_Required work_
- A) In the AutoPrep documentation below, what does the Cancel button do?
- B) Please continue the AutoPrep documentation below, starting right after its final line.
[Document text Boundary: Start]
Transforming Data with AutoPrep
Use the AutoPrep Snap to prepare data for analysis, reporting, and machine learning without writing expressions, SQL scripts, or Python code. To use AutoPrep:
In Designer, create a Pipeline to handle the data you want to transform.
The Snap that precedes AutoPrep must have a document output, not binary.Add the AutoPrep Snap.
Click the AutoPrep Snap to open it.
The left pane has three tabs with controls for preparing data and the right pane displays the data preview in table format:
The AutoPrep interface provides the following elements and controls:
AutoPrep: Click the name to rename the AutoPrep Snap.
Manage fields tab:
Flatten Structure tree: Search for fields, and select leaf nodes to flatten them to the root level.
Select fields control: Remove fields and change data types.
Handle nulls tab: Displays default rules for handling null or empty values. View and modify null handling rules.
Review summary tab: Lists the applied changes. Undo or modify changes.
Preview data pane: Displays a preview of the data set in a table. Use the toggle to expand the pane or to return to the original size.
As you apply changes, the pane updates, but the transformations are not saved until you click Done.
The buttons provide the following functionality:
Update saves your changes, updates the Preview Data pane, and validates the Pipeline.
Done saves your changes and exits AutoPrep. AutoPrep automatically generates the expressions necessary to accomplish the transformations at runtime.
Cancel exits AutoPrep without saving the current changes.
The Preview data pane has a control to expand to full size or return to the default. In the table, column headings include:
The data type that AutoPrep calculated from the majority of values for that field.
A menu with options. To open it, hover over the right side of the column header. The options are based on the field type and can include:
Changing the data type
Splitting the field into multiple fields, based on a delimiter
Choosing the format for dates, currency, phone numbers, and country codes
Enabling data masking
Renaming the field (column names are case-sensitive)
Watch the following video to see how to transform data with the AutoPrep Snap:
The following sections describe the steps for:
- 1 Flattening a Nested Structure
- 2 Removing a Field
- 3 Changing a Field Name
- 4 Changing the Data Type
- 5 Handling Nulls
- 6 Using Data Masking
- 7 Changing Formats
- 7.1 Country codes
- 7.2 Currency
- 7.3 Dates
- 7.4 Phone Numbers
- 8 Splitting a Field into Multiple Columns
- 9 Reviewing and Undoing Changes
- 10 Changing the AutoPrep Snap Name
- 11 Exiting AutoPrep and Previewing Changes
Flattening a Nested Structure
Flatten the hierarchy using controls on the Manage fields tab. Fields at the root level cannot be flattened.
To flatten a field:
In the Flatten fields tree, select the checkbox next to the field or click to select all fields. Non-nested field names are grayed out and you cannot select them.
Click Update.
Removing a Field
Remove a field using controls on the Manage fields tab:
At the bottom of the Manage fields tab, click the Select fields arrow to open the list of fields:
Click to remove a field. The pill changes from shaded to white:
Click Update.
[Document text Boundary: End]
[Dataset Boundary: Start]
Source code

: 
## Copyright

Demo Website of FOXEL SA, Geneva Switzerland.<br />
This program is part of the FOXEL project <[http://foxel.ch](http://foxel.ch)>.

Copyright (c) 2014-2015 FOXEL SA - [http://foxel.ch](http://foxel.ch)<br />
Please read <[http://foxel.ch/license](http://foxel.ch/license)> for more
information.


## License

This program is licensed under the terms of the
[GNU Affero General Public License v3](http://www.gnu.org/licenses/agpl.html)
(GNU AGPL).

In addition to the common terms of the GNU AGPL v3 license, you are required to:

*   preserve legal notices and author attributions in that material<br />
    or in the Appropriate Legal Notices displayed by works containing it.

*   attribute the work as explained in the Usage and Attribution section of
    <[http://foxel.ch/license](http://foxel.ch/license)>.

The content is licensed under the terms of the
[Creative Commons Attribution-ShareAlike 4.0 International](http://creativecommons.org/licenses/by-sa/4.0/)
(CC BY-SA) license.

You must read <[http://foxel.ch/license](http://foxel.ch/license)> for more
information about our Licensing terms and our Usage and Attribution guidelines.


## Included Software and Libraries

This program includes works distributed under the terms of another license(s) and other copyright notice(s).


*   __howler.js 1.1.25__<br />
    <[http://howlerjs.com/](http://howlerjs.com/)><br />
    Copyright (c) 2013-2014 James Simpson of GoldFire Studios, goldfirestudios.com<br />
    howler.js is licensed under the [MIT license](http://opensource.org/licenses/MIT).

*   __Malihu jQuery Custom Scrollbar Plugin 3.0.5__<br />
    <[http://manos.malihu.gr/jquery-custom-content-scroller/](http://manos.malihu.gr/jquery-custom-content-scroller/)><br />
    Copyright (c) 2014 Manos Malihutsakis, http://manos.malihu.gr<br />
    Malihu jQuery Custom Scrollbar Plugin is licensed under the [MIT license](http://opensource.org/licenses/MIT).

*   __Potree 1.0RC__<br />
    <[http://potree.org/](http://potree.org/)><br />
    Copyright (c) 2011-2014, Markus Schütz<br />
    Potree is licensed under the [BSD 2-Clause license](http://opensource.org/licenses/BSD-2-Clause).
[Dataset Boundary: End]
_Results_
- A) It exits AutoPrep without saving the current changes.

- B)
AutoPrep removes the table column for that field from the Preview data pane.
Changing a Field Name
Change the name of a field in the Preview data pane. Valid field names can include alphabetic and numeric characters, underscores, spaces, and the @ character. Field names are case-sensitive. For example, you can have a field named Age
and one named age
. However, AutoPrep will inform you if you rename a field using a name that exists, but has a different casing.
In the field header, hover over the right side of the column header and click the three dots to open the options menu:
Select Rename.
Enter the new name.
Click Apply.
The renamed column displays as the last column to the right in the Preview data pane.
Changing the Data Type
Change the data type of a field in the Preview data pane or from the Manage fields tab. You can only change the data type of a nested field from the Manage fields tab. When you change a field’s data type, AutpPrep parses the records in the preview data and transforms values to the selected type.
Change the Data Type from the Preview data pane
To change a data type from the Preview data pane:
In the field header, hover over the right side of the column header and click the three dots to open the options menu:
Click Data type.
Select from the available types.
AutoPrep transforms the values in the preview to the new type. Values that cannot be transformed to the selected type display as NaN.
Change the Data Type from the Manage fields tab
To change a data type from the Manage fields tab:
Click the Select fields arrow to open the list of fields:
Click the data type decorator:
From the menu, select a new data type:
Change the data types for other fields as required and click Update.
The updated data types display next to the field names in the Preview data pane. Values that cannot be transformed to the selected type display as NaaN.
Handling Nulls
When you open AutoPrep, it parses the input data and suggests how to handle null values and missing key/value pairs. For example, it suggests Empty string for String
fields. If you do not change the null handling from Empty string, at runtime, when a row includes a null, AutoPrep replaces it with an empty string.
The Manage null values display lists the suggested null handling to the right of each field as shown below:
Fields where AutoPrep found null values have an informational tooltip:
AutoPrep uses the suggested null handling unless you explicitly change it. Roll your cursor over the value to see the others available for that field. You can choose from the following:
For a Boolean field: False, True, Custom input, or Ignore
For numeric types: Average, Zero, Ignore, or Custom input
For a String or a Date field: Empty string, Ignore, Custom input, or Popular
Custom input enables you to specify a value to use for nulls. If you add a value that is not valid for the field type, the null data will output as NaN
. Popular causes AutoPrep to calculate and insert the field’s most frequently-used value.
Modifying Null Handling
Modify null handling as follows:
Select the Handle nulls tab to view the Manage null values table:
To change the rule, hover over the pill and choose from the available options:
Click Update.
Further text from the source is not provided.